§ **ENTRIES PROVIDED**:
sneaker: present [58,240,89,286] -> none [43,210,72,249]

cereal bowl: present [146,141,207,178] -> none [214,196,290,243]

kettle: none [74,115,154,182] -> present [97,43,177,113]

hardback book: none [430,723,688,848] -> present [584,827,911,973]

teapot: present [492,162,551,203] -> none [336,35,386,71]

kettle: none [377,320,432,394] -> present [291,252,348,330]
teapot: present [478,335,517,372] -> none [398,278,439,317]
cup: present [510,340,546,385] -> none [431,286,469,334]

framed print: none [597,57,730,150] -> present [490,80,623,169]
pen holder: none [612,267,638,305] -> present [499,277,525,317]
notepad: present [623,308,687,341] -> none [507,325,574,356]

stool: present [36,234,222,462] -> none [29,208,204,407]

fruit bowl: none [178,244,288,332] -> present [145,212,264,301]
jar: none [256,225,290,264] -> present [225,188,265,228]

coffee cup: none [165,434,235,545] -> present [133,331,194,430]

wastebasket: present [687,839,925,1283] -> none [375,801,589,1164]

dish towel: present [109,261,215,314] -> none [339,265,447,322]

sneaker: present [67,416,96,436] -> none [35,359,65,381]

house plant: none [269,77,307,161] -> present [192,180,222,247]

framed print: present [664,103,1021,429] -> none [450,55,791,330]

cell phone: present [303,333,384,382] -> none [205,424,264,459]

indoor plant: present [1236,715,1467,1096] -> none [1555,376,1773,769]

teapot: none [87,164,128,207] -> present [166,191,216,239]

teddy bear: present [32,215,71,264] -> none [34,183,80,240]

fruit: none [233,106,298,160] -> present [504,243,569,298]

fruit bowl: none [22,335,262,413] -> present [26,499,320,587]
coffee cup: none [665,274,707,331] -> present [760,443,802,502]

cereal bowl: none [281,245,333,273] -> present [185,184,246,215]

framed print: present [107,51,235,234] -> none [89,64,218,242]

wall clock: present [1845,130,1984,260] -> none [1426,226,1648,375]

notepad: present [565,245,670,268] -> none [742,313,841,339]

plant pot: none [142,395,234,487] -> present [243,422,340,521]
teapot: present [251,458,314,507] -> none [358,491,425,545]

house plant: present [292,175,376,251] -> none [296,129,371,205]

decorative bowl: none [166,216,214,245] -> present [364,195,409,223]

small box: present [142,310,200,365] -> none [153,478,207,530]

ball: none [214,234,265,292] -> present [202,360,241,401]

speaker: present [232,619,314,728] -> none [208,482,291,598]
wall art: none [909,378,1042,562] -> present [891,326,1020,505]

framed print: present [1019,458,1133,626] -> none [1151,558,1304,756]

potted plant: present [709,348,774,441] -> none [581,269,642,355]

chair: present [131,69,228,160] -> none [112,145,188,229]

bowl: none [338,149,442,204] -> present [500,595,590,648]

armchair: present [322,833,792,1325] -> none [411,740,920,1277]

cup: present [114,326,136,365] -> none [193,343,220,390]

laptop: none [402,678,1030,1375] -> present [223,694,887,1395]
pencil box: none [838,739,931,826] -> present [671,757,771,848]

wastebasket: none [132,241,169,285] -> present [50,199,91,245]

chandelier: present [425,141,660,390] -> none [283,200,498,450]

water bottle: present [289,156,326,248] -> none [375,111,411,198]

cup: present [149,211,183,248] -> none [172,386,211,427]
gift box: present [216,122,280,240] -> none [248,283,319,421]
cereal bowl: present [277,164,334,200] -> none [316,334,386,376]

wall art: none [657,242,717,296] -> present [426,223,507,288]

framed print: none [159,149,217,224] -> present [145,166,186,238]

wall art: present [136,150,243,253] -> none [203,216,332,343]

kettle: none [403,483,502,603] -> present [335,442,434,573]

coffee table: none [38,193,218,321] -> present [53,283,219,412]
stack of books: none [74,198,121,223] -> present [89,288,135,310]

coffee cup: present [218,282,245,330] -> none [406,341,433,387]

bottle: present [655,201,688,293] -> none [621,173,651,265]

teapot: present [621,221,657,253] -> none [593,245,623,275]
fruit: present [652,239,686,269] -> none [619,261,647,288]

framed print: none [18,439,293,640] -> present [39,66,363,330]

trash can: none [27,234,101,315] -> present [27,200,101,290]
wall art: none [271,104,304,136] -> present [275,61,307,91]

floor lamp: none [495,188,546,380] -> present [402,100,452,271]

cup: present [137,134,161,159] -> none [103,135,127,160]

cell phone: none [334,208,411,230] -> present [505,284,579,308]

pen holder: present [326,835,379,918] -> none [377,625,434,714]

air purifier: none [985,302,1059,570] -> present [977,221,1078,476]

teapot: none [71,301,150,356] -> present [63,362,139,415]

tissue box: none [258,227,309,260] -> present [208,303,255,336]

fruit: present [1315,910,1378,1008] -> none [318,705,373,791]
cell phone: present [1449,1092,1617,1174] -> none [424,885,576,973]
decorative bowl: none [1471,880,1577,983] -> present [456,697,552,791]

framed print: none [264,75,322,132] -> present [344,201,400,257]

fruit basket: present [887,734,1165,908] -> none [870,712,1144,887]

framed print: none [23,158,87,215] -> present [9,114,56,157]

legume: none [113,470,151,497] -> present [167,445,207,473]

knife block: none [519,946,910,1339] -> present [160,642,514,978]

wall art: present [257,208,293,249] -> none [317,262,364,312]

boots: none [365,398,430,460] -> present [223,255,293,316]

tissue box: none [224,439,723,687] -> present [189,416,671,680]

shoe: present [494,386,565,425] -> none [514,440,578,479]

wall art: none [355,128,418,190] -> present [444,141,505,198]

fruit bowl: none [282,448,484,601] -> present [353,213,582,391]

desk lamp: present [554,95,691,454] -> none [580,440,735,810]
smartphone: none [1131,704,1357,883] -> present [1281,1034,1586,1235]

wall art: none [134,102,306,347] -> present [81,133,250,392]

§ **PROBLEM STATEMENT**:
A single number is required: the count of lines in the data that contain the string "cell".

§ **ANSWER FOR THE TASK**:
3